■ EXERCISE INSTRUCTIONS
Rewrite the material with each occurrence of "pixel coordinates" replaced by "image coordinates", changing nothing else, and leave out the pictures.

(Saved data entries)
□ □ □ □ □ □ □
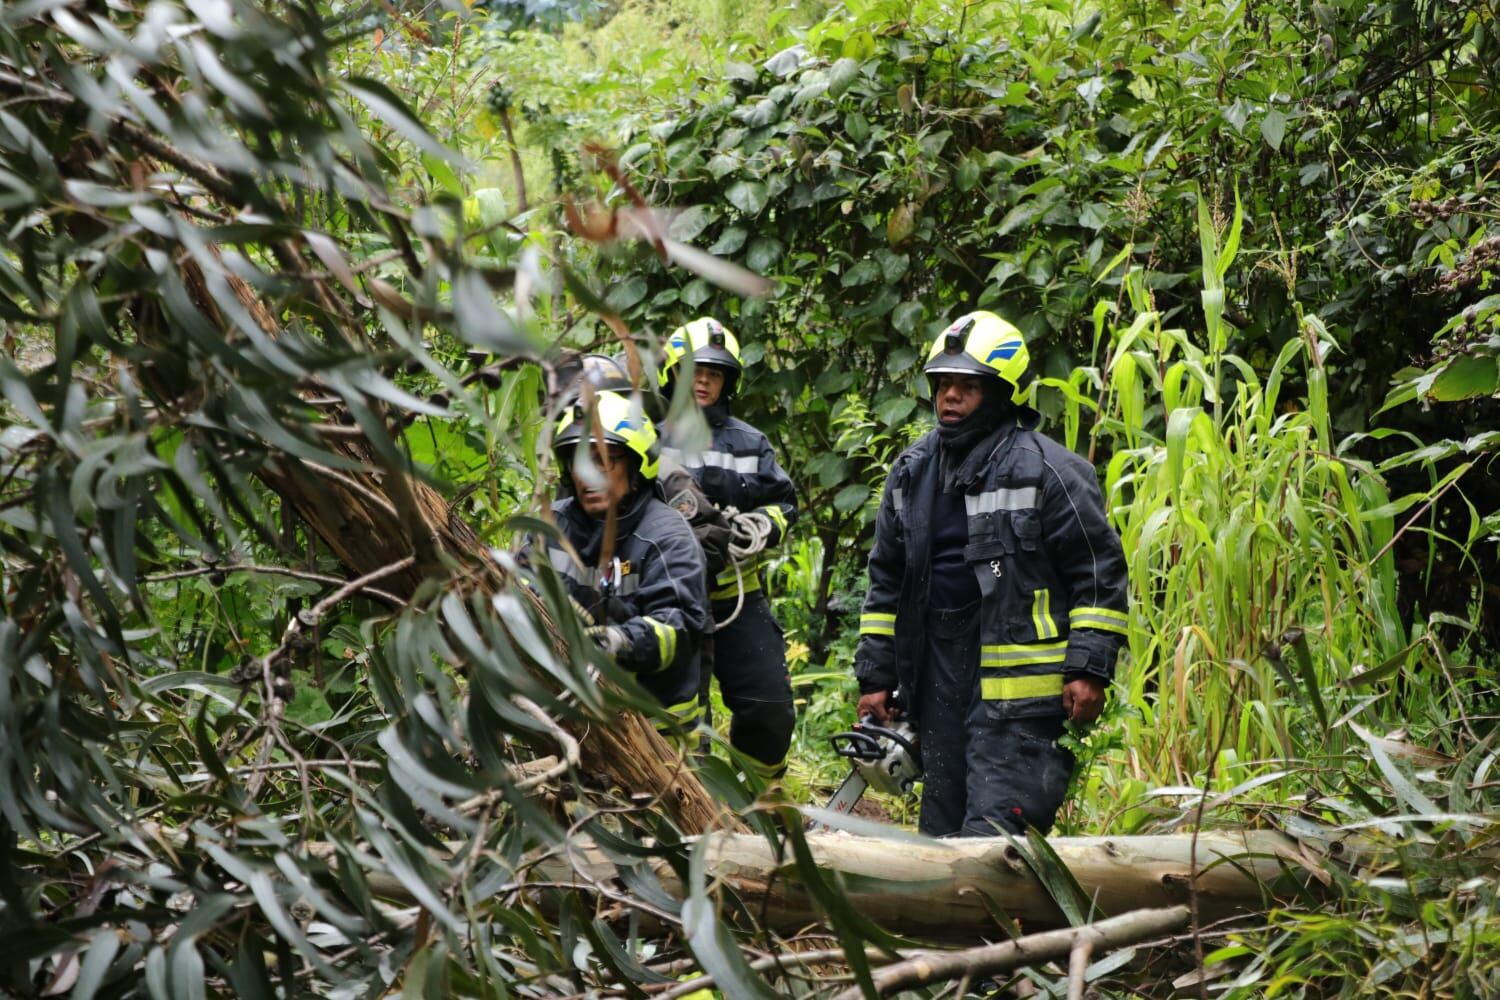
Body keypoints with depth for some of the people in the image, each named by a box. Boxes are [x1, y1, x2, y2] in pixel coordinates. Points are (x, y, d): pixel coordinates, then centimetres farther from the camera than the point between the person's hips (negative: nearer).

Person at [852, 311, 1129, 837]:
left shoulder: (1046, 469, -6)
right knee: (944, 827, 11)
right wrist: (875, 675, 16)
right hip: (938, 684, 7)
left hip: (1018, 687, -7)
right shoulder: (911, 473, 14)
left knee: (994, 829, -15)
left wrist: (1089, 670, -11)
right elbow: (886, 583, 20)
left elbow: (1100, 570, -5)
□ □ □ □ □ □ □
■ SOLVED PROBLEM
Body keypoints with depth for some of the people in the image, each named by a box. Boxes are [x1, y1, x2, y2] in image coordinates. Points are (x, y, d): image coordinates, then centimetres farther from the camera than the point between the person's hips (negative: nearer).

Person at [852, 311, 1129, 837]:
left shoulder: (1046, 469, -6)
right knee: (944, 827, 11)
right wrist: (875, 675, 16)
right hip: (938, 684, 7)
left hip: (1018, 687, -7)
right shoulder: (911, 473, 14)
left knee: (994, 829, -15)
left wrist: (1089, 670, -11)
right elbow: (886, 583, 20)
left elbow: (1100, 570, -5)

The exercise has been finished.